- **WHAT TO WORK ON**: Which lines below contain the word "Formulas"? Copy each one.

Web page edit records:
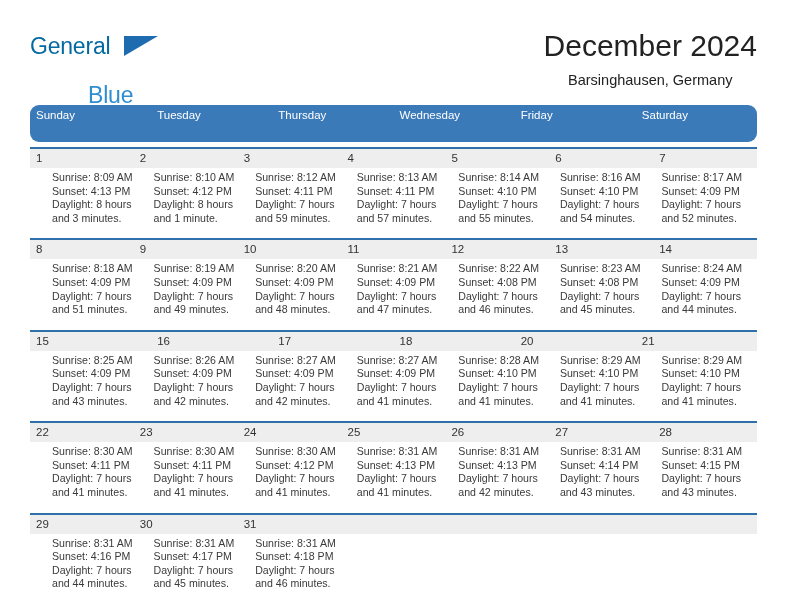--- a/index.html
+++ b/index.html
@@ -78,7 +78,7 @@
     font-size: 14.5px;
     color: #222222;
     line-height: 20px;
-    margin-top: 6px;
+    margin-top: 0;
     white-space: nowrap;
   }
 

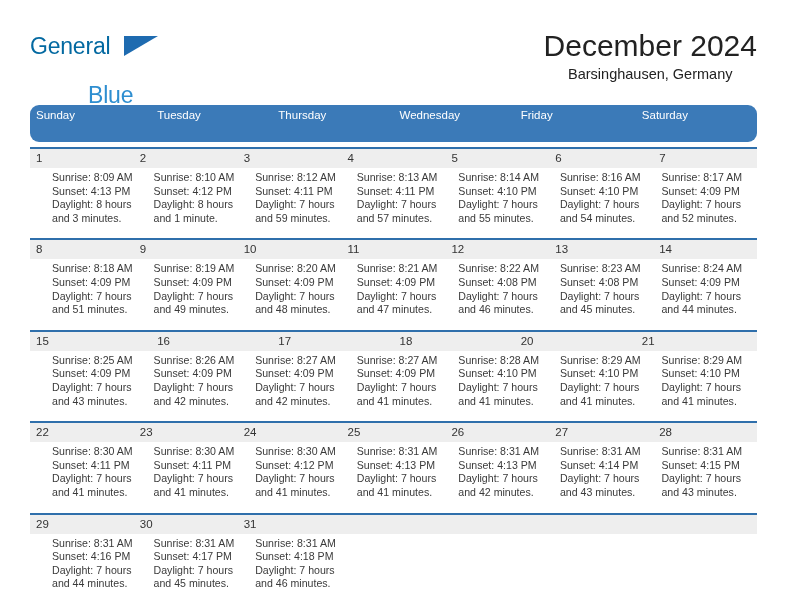--- a/index.html
+++ b/index.html
@@ -92,8 +92,7 @@
   .dow-row {
     display: flex;
     background: #3b7ab8;
-    height: 37px;
-    border-radius: 9px;
+    height: 27px;
   }
   .dow {
     flex: 1 1 0;

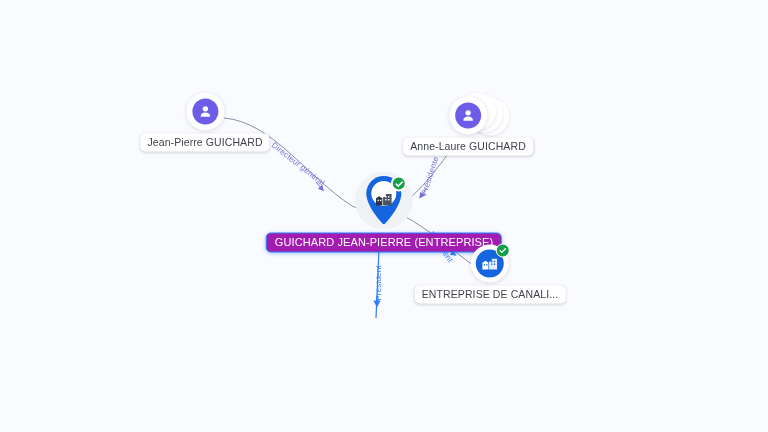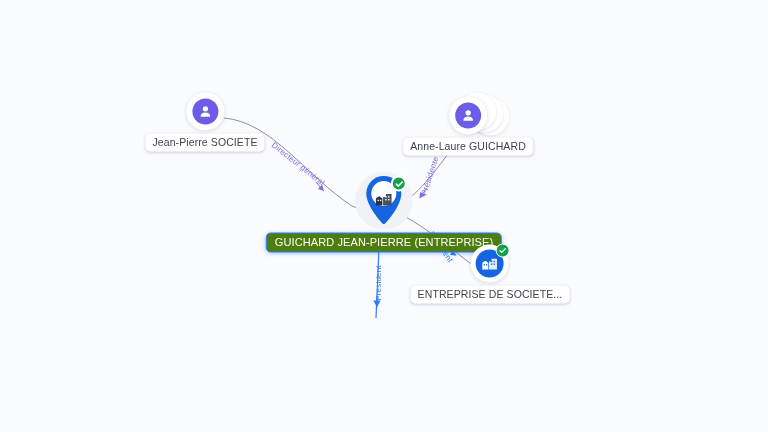--- a/index.html
+++ b/index.html
@@ -238,7 +238,7 @@
         </svg>
       </div>
     </div>
-    <div class="node-label">Jean-Pierre SOCIETE</div>
+    <div class="node-label">Jean-Pierre GUICHARD</div>
   </div>
 
   <div class="node" style="left:468px; top:126px;">

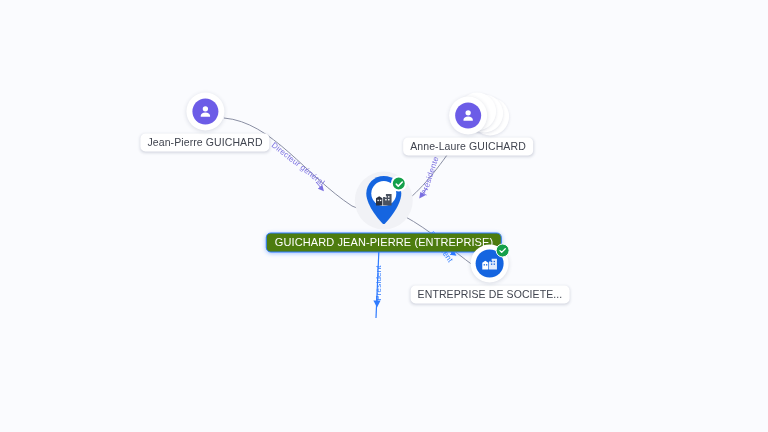--- a/index.html
+++ b/index.html
@@ -167,7 +167,7 @@
     letter-spacing: 0.1px;
   }
   .node-label.selected {
-    background: #4d7c0f;
+    background: #a21caf;
     color: #ffffff;
     border: 1.5px solid #2f7bff;
     box-shadow: 0 1px 4px rgba(31,109,251,0.42);

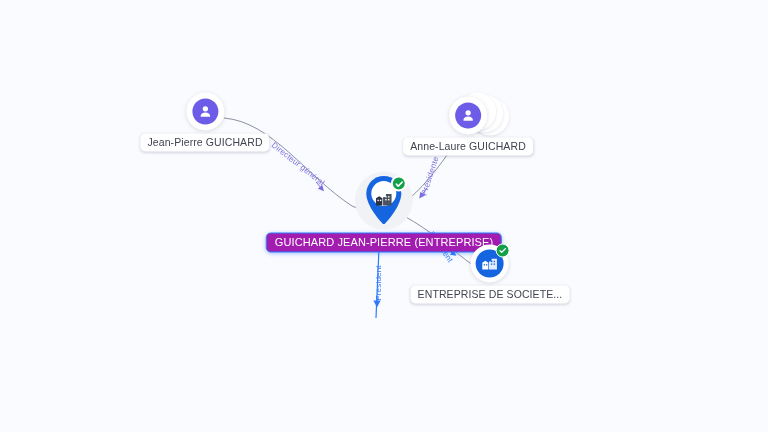--- a/index.html
+++ b/index.html
@@ -307,7 +307,7 @@
         </svg>
       </div>
     </div>
-    <div class="node-label">ENTREPRISE DE SOCIETE...</div>
+    <div class="node-label">ENTREPRISE DE CANALI...</div>
   </div>
 
 

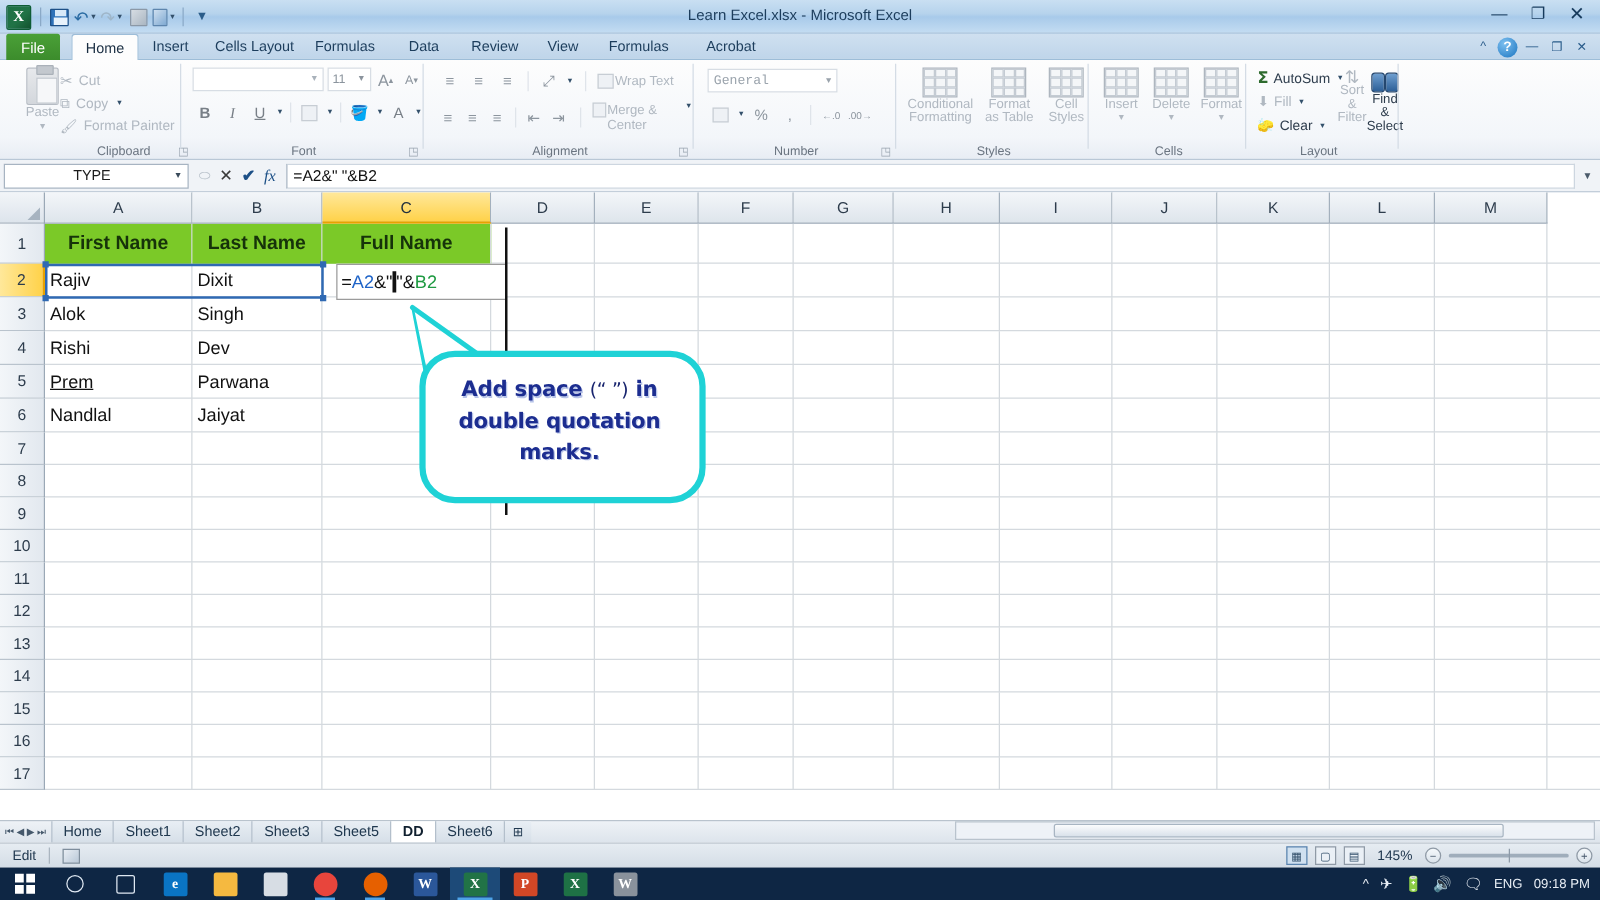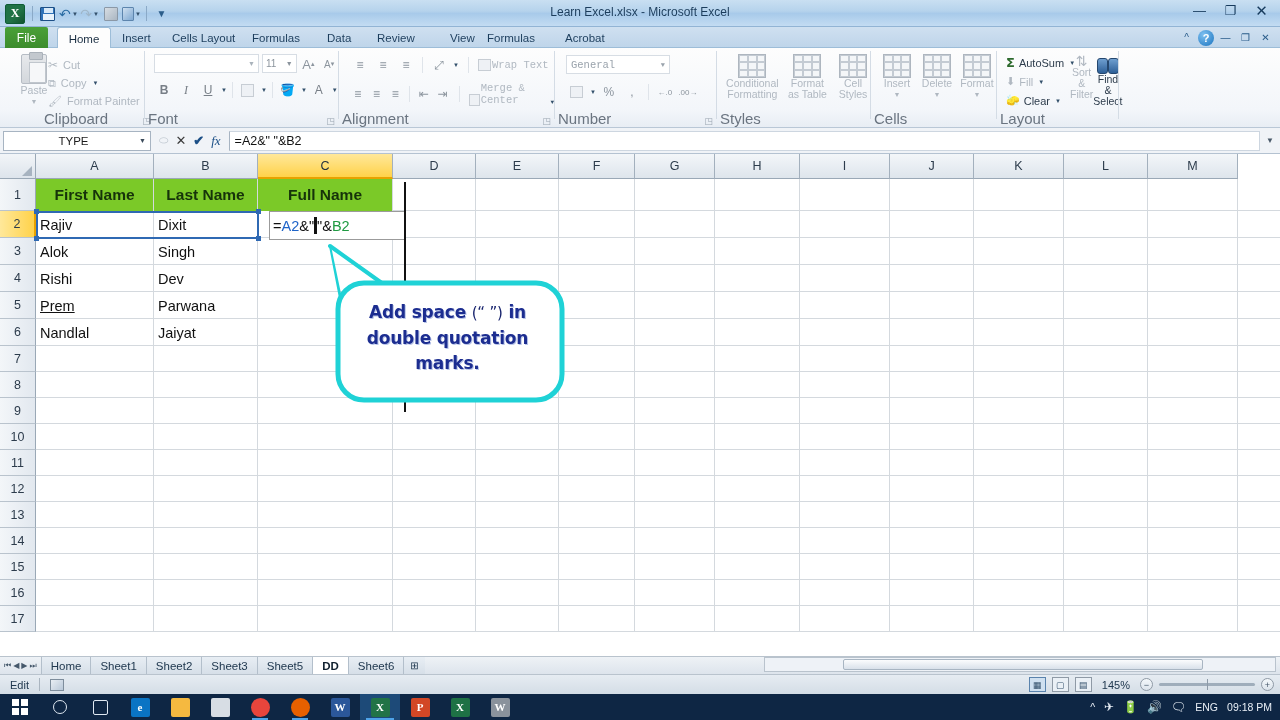--- a/index.html
+++ b/index.html
@@ -347,7 +347,7 @@
     <div class="rtab" style="left:243px;">Formulas</div>
     <div class="rtab" style="left:318px;">Data</div>
     <div class="rtab" style="left:368px;">Review</div>
-    <div class="rtab" style="left:441px;">View</div>
+    <div class="rtab" style="left:429px;">View</div>
     <div class="rtab" style="left:478px;">Formulas</div>
     <div class="rtab" style="left:556px;">Acrobat</div>
     <div class="ribctl">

- **OUTPUT FOR THIS EXERCISE**:
     <div class="rtab" style="left:243px;">Formulas</div>
     <div class="rtab" style="left:478px;">Formulas</div>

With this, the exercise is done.